Copy the rows from the beginning through the line that has "state / province: British Columbia", swapping "name author" for "authority" and leaving everything else unchanged.

DATA ENTRIES:
::::::::::
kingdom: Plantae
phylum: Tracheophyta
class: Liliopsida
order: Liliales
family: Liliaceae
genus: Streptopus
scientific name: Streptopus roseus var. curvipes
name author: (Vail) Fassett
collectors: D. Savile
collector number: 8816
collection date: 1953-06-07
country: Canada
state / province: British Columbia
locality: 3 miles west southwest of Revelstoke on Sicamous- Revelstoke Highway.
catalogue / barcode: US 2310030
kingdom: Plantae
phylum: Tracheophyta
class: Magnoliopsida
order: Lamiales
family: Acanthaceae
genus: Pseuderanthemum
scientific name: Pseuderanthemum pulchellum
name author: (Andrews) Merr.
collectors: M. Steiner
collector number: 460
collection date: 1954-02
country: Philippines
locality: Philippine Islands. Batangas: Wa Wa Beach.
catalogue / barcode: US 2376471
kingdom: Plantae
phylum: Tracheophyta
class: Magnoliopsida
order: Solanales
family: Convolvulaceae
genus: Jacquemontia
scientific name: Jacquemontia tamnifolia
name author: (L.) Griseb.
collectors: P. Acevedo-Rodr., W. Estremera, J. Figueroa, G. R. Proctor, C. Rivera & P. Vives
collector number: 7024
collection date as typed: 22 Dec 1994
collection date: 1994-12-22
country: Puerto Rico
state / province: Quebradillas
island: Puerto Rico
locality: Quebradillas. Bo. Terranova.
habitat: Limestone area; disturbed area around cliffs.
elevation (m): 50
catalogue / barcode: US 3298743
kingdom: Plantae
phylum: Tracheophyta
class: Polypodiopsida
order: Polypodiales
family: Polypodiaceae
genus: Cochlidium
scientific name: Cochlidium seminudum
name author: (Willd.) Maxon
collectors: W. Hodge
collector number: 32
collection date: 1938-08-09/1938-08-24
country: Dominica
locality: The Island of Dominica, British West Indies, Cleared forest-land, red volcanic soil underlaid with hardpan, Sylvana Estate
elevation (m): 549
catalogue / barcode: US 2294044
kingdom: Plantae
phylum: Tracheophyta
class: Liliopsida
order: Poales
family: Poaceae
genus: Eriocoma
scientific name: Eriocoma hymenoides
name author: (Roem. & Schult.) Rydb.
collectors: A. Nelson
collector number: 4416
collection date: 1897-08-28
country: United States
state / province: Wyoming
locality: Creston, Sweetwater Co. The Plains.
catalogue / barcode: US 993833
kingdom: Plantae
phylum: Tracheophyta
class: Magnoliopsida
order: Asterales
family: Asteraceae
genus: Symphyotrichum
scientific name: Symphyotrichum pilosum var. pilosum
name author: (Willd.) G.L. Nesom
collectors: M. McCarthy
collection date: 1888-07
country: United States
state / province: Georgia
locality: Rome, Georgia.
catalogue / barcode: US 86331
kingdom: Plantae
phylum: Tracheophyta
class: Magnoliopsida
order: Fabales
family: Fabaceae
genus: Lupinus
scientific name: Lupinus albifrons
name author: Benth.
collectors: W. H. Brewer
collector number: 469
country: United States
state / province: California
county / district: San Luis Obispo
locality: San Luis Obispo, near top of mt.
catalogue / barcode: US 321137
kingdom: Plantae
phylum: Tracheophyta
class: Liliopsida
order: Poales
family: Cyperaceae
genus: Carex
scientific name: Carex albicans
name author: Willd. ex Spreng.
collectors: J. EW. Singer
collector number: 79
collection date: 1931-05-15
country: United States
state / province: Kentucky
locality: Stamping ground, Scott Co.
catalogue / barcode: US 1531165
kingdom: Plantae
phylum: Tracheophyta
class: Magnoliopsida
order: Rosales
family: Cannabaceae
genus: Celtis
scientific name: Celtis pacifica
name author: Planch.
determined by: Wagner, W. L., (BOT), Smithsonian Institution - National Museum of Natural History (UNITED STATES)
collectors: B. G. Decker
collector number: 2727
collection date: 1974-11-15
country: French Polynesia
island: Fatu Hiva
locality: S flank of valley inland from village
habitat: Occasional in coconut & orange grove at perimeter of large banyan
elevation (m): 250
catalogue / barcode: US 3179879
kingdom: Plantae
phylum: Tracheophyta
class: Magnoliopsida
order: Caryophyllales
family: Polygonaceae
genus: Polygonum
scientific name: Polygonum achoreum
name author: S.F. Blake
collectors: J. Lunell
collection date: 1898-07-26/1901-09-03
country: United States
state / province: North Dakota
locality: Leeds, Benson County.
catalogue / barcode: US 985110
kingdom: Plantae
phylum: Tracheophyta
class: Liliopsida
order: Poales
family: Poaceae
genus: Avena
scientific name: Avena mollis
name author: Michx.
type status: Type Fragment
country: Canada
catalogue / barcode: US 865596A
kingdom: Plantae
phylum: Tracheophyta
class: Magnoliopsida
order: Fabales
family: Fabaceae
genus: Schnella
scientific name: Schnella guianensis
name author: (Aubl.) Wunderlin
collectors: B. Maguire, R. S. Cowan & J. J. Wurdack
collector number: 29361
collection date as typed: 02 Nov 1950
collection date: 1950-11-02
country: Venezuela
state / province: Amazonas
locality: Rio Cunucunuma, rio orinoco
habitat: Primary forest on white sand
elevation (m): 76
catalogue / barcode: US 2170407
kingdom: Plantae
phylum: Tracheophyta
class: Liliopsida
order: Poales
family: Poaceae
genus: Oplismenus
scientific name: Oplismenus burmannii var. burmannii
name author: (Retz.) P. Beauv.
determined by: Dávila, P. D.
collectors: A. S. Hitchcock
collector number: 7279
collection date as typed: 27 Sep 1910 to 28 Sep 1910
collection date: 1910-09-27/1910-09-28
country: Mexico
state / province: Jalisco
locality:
::::::::::
CORRECT OUTPUT:
kingdom: Plantae
phylum: Tracheophyta
class: Liliopsida
order: Liliales
family: Liliaceae
genus: Streptopus
scientific name: Streptopus roseus var. curvipes
authority: (Vail) Fassett
collectors: D. Savile
collector number: 8816
collection date: 1953-06-07
country: Canada
state / province: British Columbia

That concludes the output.